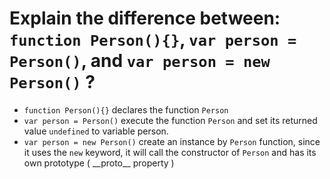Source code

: # Explain the difference between: `function Person(){}`, `var person = Person()`, and `var person = new Person()` ?

 - `function Person(){}` declares the function `Person`
 - `var person = Person()` execute the function `Person` and set its returned value `undefined` to variable person.
 - `var person = new Person()` create an instance by `Person` function, since it uses the `new` keyword, it will call the constructor of `Person` and has its own prototype ( \_\_proto\_\_ property )
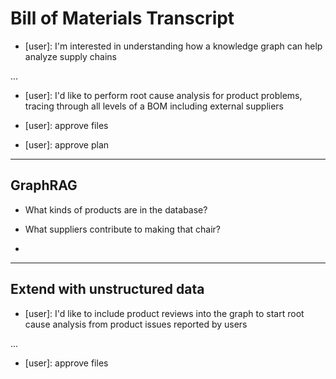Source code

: # Bill of Materials Transcript

- [user]: 
    I'm interested in understanding how a knowledge graph can help analyze supply chains 

...

- [user]: 
    I'd like to perform root cause analysis for product problems, tracing through all levels of a BOM including external suppliers

- [user]: 
    approve files

- [user]: 
    approve plan

---

## GraphRAG

- What kinds of products are in the database?

- What suppliers contribute to making that chair?

- 

---

## Extend with unstructured data

- [user]:
    I'd like to include product reviews into the graph to start root cause analysis from product issues reported by users

...

- [user]:
    approve files
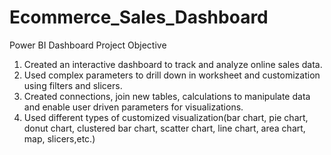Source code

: # Ecommerce_Sales_Dashboard
Power BI Dashboard
Project Objective 
1. Created an interactive dashboard to track and analyze online sales data.
2. Used complex parameters to drill down in worksheet and customization using filters and slicers.
3. Created connections, join new tables, calculations to manipulate data and enable user driven parameters for visualizations.
4. Used different types of customized visualization(bar chart, pie chart, donut chart, clustered bar chart, scatter chart, line chart, area chart, map, slicers,etc.)

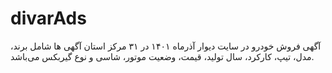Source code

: # divarAds
آگهی فروش خودرو در سایت دیوار آذرماه ۱۴۰۱ در ۳۱ مرکز استان
آگهی ها شامل برند، مدل، تیپ، کارکرد، سال تولید، قیمت، وضعیت موتور، شاسی و نوع گیربکس می‌باشد.
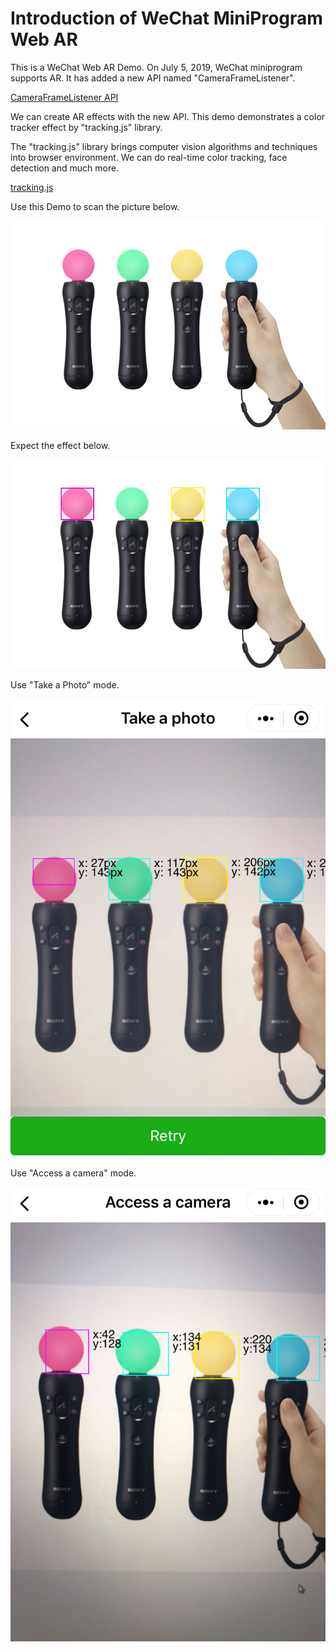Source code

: # Introduction of WeChat MiniProgram Web AR 

This is a WeChat Web AR Demo. On July 5, 2019, WeChat miniprogram supports AR. It has added a new API named "CameraFrameListener".

[CameraFrameListener API](https://developers.weixin.qq.com/miniprogram/dev/api/media/camera/CameraContext.onCameraFrame.html)

We can create AR effects with the new API. This demo demonstrates a color tracker effect by "tracking.js" library. 

The "tracking.js" library brings computer vision algorithms and techniques into browser environment. We can do real-time color tracking, face detection and much more.

[tracking.js](https://trackingjs.com/)

Use this Demo to scan the picture below.

![avatar](sample.png)

Expect the effect below.

![avatar](sample2.jpg)

Use "Take a Photo" mode.

![avatar](sample3.jpg)

Use "Access a camera" mode.

![avatar](sample4.jpg)
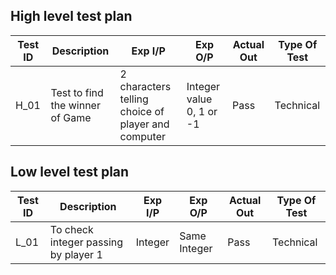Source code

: ## High level test plan

| Test ID | Description                           | Exp I/P                                               | Exp O/P                                         | Actual Out | Type Of Test |
|---------|---------------------------------------|-------------------------------------------------------|-------------------------------------------------|------------|--------------|
| H_01    | Test to find the winner of Game       |2 characters telling choice of player and computer     | Integer value 0, 1 or -1                        | Pass       | Technical    |


##  Low level test plan

| Test ID | Description                           | Exp I/P                                               | Exp O/P                                         | Actual Out | Type Of Test |
|---------|---------------------------------------|-------------------------------------------------------|-------------------------------------------------|------------|--------------|
| L_01    | To check integer passing by player 1  | Integer                                               | Same Integer                                    | Pass       | Technical    |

**********

__What to work on__
Rewrite all of the data above with every "approve files" changed to "accept files" and nothing else altered. Omit the pictures.

__Task solution__
Source code

: # Explain the difference between: `function Person(){}`, `var person = Person()`, and `var person = new Person()` ?

 - `function Person(){}` declares the function `Person`
 - `var person = Person()` execute the function `Person` and set its returned value `undefined` to variable person.
 - `var person = new Person()` create an instance by `Person` function, since it uses the `new` keyword, it will call the constructor of `Person` and has its own prototype ( \_\_proto\_\_ property )
Source code

: # Bill of Materials Transcript

- [user]: 
    I'm interested in understanding how a knowledge graph can help analyze supply chains 

...

- [user]: 
    I'd like to perform root cause analysis for product problems, tracing through all levels of a BOM including external suppliers

- [user]: 
    accept files

- [user]: 
    approve plan

---

## GraphRAG

- What kinds of products are in the database?

- What suppliers contribute to making that chair?

- 

---

## Extend with unstructured data

- [user]:
    I'd like to include product reviews into the graph to start root cause analysis from product issues reported by users

...

- [user]:
    accept files
Source code

: # Ecommerce_Sales_Dashboard
Power BI Dashboard
Project Objective 
1. Created an interactive dashboard to track and analyze online sales data.
2. Used complex parameters to drill down in worksheet and customization using filters and slicers.
3. Created connections, join new tables, calculations to manipulate data and enable user driven parameters for visualizations.
4. Used different types of customized visualization(bar chart, pie chart, donut chart, clustered bar chart, scatter chart, line chart, area chart, map, slicers,etc.)

Source code

: # divarAds
آگهی فروش خودرو در سایت دیوار آذرماه ۱۴۰۱ در ۳۱ مرکز استان
آگهی ها شامل برند، مدل، تیپ، کارکرد، سال تولید، قیمت، وضعیت موتور، شاسی و نوع گیربکس می‌باشد.
Source code

: # Introduction of WeChat MiniProgram Web AR 

This is a WeChat Web AR Demo. On July 5, 2019, WeChat miniprogram supports AR. It has added a new API named "CameraFrameListener".

[CameraFrameListener API](https://developers.weixin.qq.com/miniprogram/dev/api/media/camera/CameraContext.onCameraFrame.html)

We can create AR effects with the new API. This demo demonstrates a color tracker effect by "tracking.js" library. 

The "tracking.js" library brings computer vision algorithms and techniques into browser environment. We can do real-time color tracking, face detection and much more.

[tracking.js](https://trackingjs.com/)

Use this Demo to scan the picture below.

![avatar](sample.png)

Expect the effect below.

![avatar](sample2.jpg)

Use "Take a Photo" mode.

![avatar](sample3.jpg)

Use "Access a camera" mode.

![avatar](sample4.jpg)
Source code

: ## High level test plan

| Test ID | Description                           | Exp I/P                                               | Exp O/P                                         | Actual Out | Type Of Test |
|---------|---------------------------------------|-------------------------------------------------------|-------------------------------------------------|------------|--------------|
| H_01    | Test to find the winner of Game       |2 characters telling choice of player and computer     | Integer value 0, 1 or -1                        | Pass       | Technical    |


##  Low level test plan

| Test ID | Description                           | Exp I/P                                               | Exp O/P                                         | Actual Out | Type Of Test |
|---------|---------------------------------------|-------------------------------------------------------|-------------------------------------------------|------------|--------------|
| L_01    | To check integer passing by player 1  | Integer                                               | Same Integer                                    | Pass       | Technical    |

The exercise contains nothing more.